BERLIN — Reinhold Hanning, a 94-year-old former Nazi charged with being an accessory to the murder of at least 170,000 people who perished at a concentration camp in Poland, refused to make any statements as his trial opened on Thursday in Germany, even as a survivor directly urged him to break his silence.

Mr. Hanning, a bespectacled, white-haired former SS sergeant at the Auschwitz-Birkenau camp, who was declared healthy enough to stand trial, sat attentive as the charges against him were read in court in the northern city of Detmold.

But he declined to speak, even when addressed by a survivor. “Mr. Hanning, we are nearly the same age, and soon we will stand before the highest judge,” said Leon Schwarzbaum, 94, from Berlin, who took the stand as a co-plaintiff. “I would like to call on you to tell us the historical truth.”

 Prosecutors say that Mr. Hanning served as a member of the SS at the camp in 1943 and 1944. The Nazis carried out mass-scale killings of Jews brought from Hungary directly to the camp, and the prosecutors have said that he must have been aware of the gas chambers in his capacity as a guard.

More than three-quarters of the prisoners were marched directly from the railway cars to the gas chambers at the camp, the prosecution said.

Mr. Hanning admitted during questioning after his arrest in 2014 that he had served as a guard at the camp, but he said that he was not involved in the killings there.

His defense team asked the court on Thursday to disallow that statement, obtained during the questioning, arguing that he was surprised and still in shock from the police search of his home.

Prosecutors have built their case on the dates Mr. Hanning served in the camp and on the number of people who died during that time, based on information gleaned from meticulous records kept by the Nazis.

“The accused was aware of the many different methods used to kill,” Andreas Brendel, a state prosecutor in Detmold, told the court while reading out the charges.

The trial is one of four linked to Auschwitz that are expected to begin this year, as the German authorities make a belated push to bring elderly war criminals to justice. Two other former SS guards are scheduled to stand trial, as well as an elderly woman accused of working in the camp as a teenager.

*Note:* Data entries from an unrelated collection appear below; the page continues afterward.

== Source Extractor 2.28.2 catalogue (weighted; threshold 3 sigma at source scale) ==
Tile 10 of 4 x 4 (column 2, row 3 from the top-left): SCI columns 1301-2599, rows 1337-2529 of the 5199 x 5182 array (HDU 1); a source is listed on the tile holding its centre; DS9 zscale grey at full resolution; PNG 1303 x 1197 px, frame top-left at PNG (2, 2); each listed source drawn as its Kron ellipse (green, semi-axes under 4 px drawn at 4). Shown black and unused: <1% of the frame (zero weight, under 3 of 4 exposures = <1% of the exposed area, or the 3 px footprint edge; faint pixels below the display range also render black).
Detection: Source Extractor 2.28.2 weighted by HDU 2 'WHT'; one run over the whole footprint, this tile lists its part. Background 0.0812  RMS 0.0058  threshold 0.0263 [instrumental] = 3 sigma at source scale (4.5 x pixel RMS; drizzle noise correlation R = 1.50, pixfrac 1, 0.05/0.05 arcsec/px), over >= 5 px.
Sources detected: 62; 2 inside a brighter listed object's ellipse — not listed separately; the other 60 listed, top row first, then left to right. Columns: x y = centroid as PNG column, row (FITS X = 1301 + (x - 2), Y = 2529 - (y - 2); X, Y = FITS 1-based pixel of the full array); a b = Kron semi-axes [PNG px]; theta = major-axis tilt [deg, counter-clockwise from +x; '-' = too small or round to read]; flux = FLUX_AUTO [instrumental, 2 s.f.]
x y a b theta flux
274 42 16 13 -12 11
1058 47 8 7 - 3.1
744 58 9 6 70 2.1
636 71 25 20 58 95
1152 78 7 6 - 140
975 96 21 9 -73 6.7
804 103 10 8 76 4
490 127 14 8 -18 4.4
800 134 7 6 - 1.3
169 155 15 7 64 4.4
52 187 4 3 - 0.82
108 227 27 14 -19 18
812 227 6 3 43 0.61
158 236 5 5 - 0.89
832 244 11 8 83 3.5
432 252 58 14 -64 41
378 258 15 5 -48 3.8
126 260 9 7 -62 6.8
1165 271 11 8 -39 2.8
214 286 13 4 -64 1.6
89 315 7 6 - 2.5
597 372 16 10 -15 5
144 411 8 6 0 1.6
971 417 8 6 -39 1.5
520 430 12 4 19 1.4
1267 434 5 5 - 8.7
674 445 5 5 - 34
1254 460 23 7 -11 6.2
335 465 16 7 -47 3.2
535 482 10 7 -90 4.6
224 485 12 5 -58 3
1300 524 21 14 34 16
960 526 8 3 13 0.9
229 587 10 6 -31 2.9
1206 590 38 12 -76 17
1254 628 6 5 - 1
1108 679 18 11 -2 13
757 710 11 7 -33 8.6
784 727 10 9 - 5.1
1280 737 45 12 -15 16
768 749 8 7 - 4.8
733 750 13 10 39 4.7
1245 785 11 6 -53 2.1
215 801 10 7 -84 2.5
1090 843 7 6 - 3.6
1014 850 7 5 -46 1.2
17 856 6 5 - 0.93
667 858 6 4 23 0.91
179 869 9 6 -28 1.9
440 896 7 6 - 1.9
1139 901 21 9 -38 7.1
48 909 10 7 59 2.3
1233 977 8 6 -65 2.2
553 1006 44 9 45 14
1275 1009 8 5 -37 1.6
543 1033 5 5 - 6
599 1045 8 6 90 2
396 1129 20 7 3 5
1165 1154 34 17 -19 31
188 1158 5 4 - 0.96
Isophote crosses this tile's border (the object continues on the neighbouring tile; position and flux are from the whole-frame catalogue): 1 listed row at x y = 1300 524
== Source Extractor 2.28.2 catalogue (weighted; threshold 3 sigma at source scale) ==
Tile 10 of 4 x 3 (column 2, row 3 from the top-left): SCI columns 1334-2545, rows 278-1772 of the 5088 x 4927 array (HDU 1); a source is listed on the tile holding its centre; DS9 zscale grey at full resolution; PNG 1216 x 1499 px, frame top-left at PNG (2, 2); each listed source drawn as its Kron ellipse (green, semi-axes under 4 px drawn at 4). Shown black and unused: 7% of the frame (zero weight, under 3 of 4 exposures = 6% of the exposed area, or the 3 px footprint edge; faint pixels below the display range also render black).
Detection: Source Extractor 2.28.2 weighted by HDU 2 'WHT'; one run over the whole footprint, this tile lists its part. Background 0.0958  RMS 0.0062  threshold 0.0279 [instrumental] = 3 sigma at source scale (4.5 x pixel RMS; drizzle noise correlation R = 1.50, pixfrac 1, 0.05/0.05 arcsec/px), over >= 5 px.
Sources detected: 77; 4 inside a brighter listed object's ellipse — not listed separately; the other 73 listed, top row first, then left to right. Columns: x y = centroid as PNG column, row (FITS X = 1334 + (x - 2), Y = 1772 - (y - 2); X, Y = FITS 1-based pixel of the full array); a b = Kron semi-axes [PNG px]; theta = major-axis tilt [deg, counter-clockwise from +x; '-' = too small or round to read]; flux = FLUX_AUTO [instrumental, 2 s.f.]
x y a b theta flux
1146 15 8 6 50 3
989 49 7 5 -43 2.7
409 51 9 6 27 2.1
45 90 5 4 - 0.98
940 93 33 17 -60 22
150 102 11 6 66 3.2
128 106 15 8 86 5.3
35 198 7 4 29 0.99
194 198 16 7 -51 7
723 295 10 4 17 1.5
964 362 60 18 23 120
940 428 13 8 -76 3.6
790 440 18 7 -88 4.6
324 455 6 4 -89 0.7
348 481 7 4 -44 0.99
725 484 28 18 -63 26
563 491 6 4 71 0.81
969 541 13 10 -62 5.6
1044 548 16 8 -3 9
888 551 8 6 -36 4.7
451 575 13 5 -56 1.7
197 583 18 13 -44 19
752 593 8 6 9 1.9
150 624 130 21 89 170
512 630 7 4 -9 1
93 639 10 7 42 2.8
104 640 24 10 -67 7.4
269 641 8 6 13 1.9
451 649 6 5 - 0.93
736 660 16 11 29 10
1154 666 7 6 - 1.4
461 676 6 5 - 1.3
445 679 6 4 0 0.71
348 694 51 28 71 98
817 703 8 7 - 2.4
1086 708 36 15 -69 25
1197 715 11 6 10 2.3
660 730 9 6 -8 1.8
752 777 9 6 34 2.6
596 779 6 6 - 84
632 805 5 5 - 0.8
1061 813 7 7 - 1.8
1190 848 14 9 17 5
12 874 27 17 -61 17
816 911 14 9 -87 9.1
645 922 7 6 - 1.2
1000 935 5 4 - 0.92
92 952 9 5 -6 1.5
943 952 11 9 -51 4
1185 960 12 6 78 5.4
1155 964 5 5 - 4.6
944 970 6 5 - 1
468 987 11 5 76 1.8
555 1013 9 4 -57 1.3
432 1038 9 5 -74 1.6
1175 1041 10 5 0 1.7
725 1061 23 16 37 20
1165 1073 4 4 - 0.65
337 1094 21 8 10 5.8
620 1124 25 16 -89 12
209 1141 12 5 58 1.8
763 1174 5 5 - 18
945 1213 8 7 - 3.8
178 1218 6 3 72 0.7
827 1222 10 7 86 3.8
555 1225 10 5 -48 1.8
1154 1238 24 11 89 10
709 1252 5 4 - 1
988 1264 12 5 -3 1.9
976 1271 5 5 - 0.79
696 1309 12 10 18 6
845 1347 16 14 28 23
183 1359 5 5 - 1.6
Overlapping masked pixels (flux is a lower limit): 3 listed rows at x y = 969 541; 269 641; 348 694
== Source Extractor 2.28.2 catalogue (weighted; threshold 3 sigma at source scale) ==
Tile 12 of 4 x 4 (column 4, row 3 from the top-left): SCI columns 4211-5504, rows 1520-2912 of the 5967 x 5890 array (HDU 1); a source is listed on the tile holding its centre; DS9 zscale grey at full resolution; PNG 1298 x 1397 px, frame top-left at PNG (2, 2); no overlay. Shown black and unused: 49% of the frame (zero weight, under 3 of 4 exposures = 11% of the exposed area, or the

The prosecutions follow a shift in the legal interpretation of the law after the conviction in Germany in 2011 of John Demjanjuk, a former autoworker in Ohio who was a guard at the Sobibor concentration camp in Nazi-occupied Poland in 1943.

As a result, service in any capacity at an extermination camp is sufficient grounds to open an investigation on suspicion of accessory to murder.

A court in Lüneburg, Germany, found another former SS soldier, Oskar Gröning, who was 94 at the time, guilty of complicity in July in the murder of 300,000 Hungarian Jews during his time at Auschwitz.

Several other survivors of Auschwitz, all of them well into their 90s, are expected to testify against Mr. Hanning. The judge has scheduled 12 sessions, which must be limited to two hours a day because of the defendant’s fragile health.